Faith tourism is vital for Palestina Canton. The major tourist attractions are San Bartolomé Church and the Crucified Christ. Even though the church burned down more than ten years ago, the image of the Crucified Christ remained intact. Therefore, inhabitants have worshiped it since then. Among the scheduled activities, the Patron Saint Festivity (Saint Bartholomew Festivity) stands out. The novena starts on August 15, dividing the canton into nine sectors. On August 24, the procession of the Saint is performed, followed by a mass at 7 p.m. After the Mass is said, the parades begin.

==Education==
Palestinian general coverage of education is inefficient. It is focused on the “basic levels of education” and primary school. Adolescents and adults are more likely to drop out of school. Among its positive aspects, state intervention offers students free texts and uniforms as well as the modification of infrastructure by adding new technologies.
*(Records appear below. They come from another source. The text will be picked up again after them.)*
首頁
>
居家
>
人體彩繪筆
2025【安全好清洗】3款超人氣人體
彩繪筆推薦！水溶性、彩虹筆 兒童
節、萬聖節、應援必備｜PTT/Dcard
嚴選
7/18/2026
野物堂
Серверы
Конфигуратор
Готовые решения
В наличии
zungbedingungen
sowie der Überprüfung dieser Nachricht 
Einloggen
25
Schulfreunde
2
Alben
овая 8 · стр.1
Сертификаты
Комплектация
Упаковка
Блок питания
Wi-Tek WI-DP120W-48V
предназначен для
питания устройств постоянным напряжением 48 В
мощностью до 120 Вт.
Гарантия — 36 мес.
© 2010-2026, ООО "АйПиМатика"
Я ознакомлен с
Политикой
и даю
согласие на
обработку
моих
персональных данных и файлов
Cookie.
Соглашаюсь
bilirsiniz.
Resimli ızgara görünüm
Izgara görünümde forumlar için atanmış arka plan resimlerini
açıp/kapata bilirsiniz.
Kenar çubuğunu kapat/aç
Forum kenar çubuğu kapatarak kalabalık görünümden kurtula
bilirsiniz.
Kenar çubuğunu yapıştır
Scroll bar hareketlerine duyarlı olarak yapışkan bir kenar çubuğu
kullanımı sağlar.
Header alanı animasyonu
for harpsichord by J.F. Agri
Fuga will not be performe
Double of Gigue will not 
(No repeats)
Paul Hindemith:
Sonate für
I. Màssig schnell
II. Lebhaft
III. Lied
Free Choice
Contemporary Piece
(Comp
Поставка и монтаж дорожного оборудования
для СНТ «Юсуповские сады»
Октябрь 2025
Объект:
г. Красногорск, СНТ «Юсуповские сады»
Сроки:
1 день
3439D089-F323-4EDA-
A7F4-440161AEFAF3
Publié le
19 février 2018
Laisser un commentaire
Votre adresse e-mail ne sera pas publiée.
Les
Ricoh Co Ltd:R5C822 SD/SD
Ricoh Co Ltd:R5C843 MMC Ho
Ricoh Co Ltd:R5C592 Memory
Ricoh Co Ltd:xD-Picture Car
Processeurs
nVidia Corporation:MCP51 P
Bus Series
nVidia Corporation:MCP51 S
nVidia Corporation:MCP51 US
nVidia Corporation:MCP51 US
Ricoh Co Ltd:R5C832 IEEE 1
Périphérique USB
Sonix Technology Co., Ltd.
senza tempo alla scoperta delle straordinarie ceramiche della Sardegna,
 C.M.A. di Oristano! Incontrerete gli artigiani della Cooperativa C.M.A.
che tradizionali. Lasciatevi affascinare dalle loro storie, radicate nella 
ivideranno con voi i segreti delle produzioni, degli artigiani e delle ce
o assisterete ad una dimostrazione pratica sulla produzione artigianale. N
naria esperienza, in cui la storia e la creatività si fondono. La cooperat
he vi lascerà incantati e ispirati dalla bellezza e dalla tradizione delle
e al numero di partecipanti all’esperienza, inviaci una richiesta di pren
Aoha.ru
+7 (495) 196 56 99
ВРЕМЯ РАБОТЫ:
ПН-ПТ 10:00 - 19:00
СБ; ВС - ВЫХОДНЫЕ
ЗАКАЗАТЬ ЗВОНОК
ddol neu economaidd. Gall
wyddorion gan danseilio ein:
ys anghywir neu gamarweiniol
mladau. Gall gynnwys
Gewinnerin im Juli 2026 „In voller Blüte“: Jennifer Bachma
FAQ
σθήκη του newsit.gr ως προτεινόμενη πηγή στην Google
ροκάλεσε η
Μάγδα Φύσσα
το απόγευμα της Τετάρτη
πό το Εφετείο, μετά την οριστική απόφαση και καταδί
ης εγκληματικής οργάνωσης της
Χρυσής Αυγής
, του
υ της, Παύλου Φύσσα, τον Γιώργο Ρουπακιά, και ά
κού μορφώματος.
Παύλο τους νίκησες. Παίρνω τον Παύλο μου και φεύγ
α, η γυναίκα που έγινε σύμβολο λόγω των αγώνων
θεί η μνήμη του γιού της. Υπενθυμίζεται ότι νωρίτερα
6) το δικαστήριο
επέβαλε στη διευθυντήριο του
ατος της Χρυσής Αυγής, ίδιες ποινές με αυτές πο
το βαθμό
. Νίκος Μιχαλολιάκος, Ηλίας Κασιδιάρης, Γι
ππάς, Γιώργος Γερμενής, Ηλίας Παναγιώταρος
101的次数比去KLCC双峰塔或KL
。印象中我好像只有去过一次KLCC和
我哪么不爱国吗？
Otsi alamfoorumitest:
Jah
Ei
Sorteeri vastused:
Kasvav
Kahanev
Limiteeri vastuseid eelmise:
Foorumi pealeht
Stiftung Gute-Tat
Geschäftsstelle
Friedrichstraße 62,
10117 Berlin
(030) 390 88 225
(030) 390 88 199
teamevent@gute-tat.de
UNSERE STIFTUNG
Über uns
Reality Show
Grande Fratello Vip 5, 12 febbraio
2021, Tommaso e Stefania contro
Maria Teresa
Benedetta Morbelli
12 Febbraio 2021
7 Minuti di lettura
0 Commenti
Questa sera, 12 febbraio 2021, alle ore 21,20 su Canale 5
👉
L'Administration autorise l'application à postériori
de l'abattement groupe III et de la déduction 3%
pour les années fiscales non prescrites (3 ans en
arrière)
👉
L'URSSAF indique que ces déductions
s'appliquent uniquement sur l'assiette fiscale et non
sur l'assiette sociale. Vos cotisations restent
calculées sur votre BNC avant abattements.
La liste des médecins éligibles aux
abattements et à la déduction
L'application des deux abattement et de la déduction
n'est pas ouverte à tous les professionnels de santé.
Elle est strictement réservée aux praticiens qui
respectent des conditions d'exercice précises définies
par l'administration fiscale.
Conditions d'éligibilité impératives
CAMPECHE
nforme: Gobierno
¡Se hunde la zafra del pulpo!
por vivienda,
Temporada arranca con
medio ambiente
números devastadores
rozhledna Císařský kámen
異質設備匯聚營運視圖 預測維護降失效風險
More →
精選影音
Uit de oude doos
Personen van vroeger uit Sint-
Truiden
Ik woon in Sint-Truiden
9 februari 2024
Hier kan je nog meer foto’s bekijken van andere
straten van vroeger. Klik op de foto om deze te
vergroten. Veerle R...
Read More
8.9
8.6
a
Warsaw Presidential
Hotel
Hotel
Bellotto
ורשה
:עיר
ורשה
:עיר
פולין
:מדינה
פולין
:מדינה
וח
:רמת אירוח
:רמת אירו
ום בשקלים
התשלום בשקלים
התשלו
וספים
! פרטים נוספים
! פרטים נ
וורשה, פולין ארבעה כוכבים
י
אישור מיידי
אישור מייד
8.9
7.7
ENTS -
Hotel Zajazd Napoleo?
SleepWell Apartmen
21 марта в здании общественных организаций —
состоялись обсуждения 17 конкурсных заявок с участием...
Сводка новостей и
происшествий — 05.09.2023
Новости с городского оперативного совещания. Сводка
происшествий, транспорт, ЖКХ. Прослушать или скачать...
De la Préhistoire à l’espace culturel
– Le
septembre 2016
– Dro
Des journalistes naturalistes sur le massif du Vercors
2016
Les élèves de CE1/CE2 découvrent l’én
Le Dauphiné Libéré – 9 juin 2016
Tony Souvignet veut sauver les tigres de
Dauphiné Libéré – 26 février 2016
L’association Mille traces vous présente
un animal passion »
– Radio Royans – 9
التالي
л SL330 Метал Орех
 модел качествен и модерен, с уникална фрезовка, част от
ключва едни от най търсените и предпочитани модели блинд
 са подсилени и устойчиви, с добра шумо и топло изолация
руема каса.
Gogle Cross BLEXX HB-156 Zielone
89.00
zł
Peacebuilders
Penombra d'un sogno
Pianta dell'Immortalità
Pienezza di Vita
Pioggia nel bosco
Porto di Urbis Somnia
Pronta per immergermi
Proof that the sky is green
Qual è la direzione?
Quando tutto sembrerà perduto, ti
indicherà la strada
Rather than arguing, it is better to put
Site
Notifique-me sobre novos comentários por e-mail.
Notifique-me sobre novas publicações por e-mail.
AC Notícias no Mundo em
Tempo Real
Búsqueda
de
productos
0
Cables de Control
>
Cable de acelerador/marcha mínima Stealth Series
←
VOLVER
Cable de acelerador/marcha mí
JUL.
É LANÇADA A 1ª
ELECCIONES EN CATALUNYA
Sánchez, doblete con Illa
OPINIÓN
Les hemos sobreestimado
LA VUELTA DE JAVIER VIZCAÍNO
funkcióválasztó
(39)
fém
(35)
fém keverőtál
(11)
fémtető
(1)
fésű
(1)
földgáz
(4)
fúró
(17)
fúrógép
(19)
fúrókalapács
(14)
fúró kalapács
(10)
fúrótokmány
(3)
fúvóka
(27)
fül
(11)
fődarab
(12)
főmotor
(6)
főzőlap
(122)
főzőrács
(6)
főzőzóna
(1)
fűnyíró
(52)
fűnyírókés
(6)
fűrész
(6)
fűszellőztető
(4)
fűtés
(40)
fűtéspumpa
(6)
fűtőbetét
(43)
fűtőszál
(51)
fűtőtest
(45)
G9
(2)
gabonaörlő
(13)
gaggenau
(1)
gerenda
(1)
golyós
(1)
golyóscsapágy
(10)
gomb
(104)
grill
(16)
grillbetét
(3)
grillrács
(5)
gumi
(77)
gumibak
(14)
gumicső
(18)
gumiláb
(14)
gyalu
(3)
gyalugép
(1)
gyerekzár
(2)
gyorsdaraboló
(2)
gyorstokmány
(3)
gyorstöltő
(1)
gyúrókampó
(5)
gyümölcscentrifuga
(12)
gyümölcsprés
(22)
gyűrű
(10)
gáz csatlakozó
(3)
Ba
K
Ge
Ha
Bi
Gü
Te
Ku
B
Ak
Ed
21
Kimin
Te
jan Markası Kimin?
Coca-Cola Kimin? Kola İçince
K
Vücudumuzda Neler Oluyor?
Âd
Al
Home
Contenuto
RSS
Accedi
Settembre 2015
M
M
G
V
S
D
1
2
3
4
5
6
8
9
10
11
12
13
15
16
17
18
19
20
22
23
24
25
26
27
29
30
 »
===Primary and secondary education===
Following state policies, the educational institutions that do not guarantee the optimal conditions for education are to be reduced. The schools located in Palestina Canton are the following:

- Colegio Fiscal Palestina. This institution was declared “A” category school and achieved the 27th position at the national level in 2010, after long efforts and dedication to better education.
- Escuela Fiscal Mixta Luis Alberto Suastegui
- Escuela Fiscal Mixta N - 1 Rosa Borja de Icaza
- Escuela Fiscal Mixta Nueva Palestina
- Escuela Partícula Mixta Clara Prado Olvera
- Unidad Educativa San Bartolomé

===Higher education===
Universidad Agraria del Ecuador (Extension). Universidad Agraria del Ecuador (Agricultural University of Ecuador) is a non-profit public higher education institution located in the metropolis of Guayaquil, Guayas. This institution also has a branch campus in Milagro. Besides, it also has academic activities distributed in other areas, Palestina being one of them. Officially recognized by the Consejo de Aseguramiento de la Calidad de la Educación Superior del Ecuador (Council for Quality Assurance of Higher Education of Ecuador), Agricultural University of Ecuador (AUE) is a small coeducational Ecuadorian higher education institution. The AUE offers courses and programs leading to officially recognized higher education degrees such as bachelor's degrees in several areas of study.

===Illiteracy===
Even though education has been intensified, the problem of illiteracy persists in Palestina Canton. There is an illiteracy rate of 15- year-old people onwards. This is an alarming situation due to the fact that a high proportion of students is not likely to finish primary or secondary school; thus, they would never be able to reach higher education.